Schanelec’s latest film, Music, may prove even more puzzling for audiences, although it’s filled with some of the director’s signature flourishes: beautifully composed long shots; an elliptical narrative that jumps ahead in time without warning; quietly contained performances that focus more on gesture than dialogue; and a surgically precise use of sound and music.


“Se há uma chave para mapear o filme de Schanelec em relação ao seu predecessor literário, é perceber que aqui o tempo passa, os bebês se transformam em crianças, mas os protagonistas não envelhecem. Um homem pode parecer ter aproximadamente a mesma idade de seu filho adulto. Exceto pela aquisição de óculos para compensar sua visão deficiente, Jon parece o mesmo muitos anos depois, quando, no afastamento mais radical de Schanelec do texto de Sófocles, ao contrário de sua contraparte antiga, ele recebe uma nova vida após a catástrofe”.
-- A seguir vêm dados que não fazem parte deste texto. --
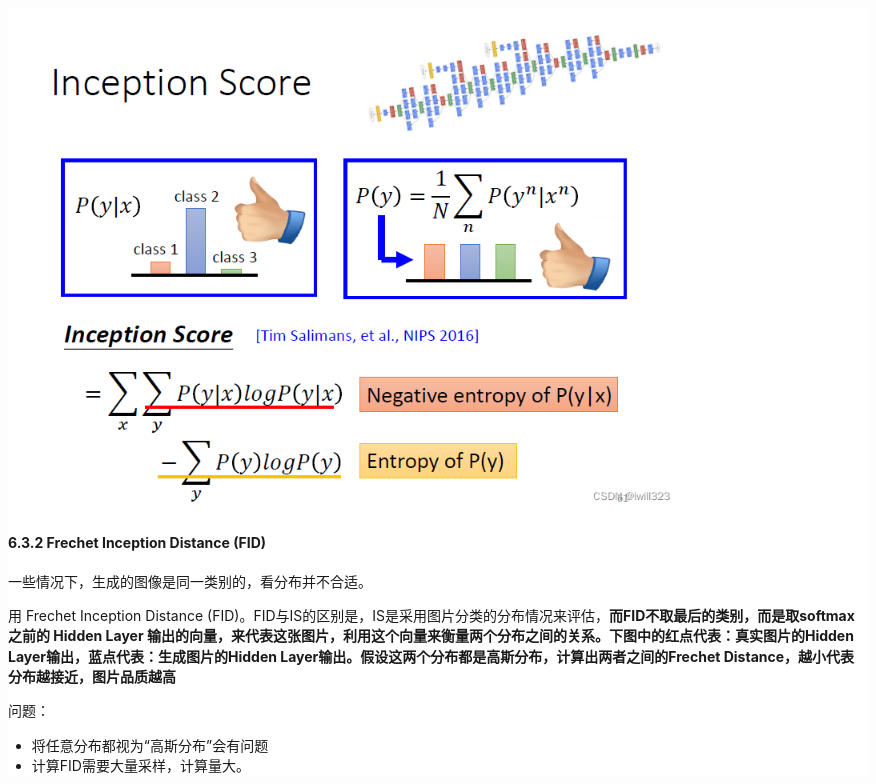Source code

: <img src="对抗生成网络GAN.assets/8d3d0efe47b445839587cc0db0ea35c7.png" alt="img" style="zoom:80%;" />

#### 6.3.2 Frechet Inception Distance (FID)

一些情况下，生成的图像是同一类别的，看分布并不合适。

用 Frechet Inception Distance (FID)。FID与IS的区别是，IS是采用图片分类的分布情况来评估，**而FID不取最后的类别，而是取softmax 之前的 Hidden Layer 输出的向量，来代表这张图片，利用这个向量来衡量两个分布之间的关系。下图中的红点代表：真实图片的Hidden Layer输出，蓝点代表：生成图片的Hidden Layer输出。假设这两个分布都是高斯分布，计算出两者之间的Frechet Distance，越小代表分布越接近，图片品质越高**

问题：

- 将任意分布都视为“高斯分布”会有问题
- 计算FID需要大量采样，计算量大。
If there is one key to mapping Schanelec’s film onto its textual forbear, it’s to realize that here, time passes, babies grow into children, but the principals do not age. A man can appear to be roughly the same age as his adult son. Bar the acquisition of glasses to offset his failing eyesight, Jon looks the same even many years later, when, in Schanelec’s most radical departure from Sophocles’ text, unlike his ancient counterpart, he is allowed a new life after catastrophe. 

Agathe Bonitzer como Iro

Spoiler !!!

Os atores principais, Agathe Bonitzer e Aliocha Schneider, são franceses e jovens. Ela tem 33, ele, 29 anos. Esse aspecto visual parece ser um dificultador na apreensão da relação incestuosa entre as personagens. Uma repórter sentiu que era preciso perguntar à diretora se Iro é mãe de Jon. Sim, ela é.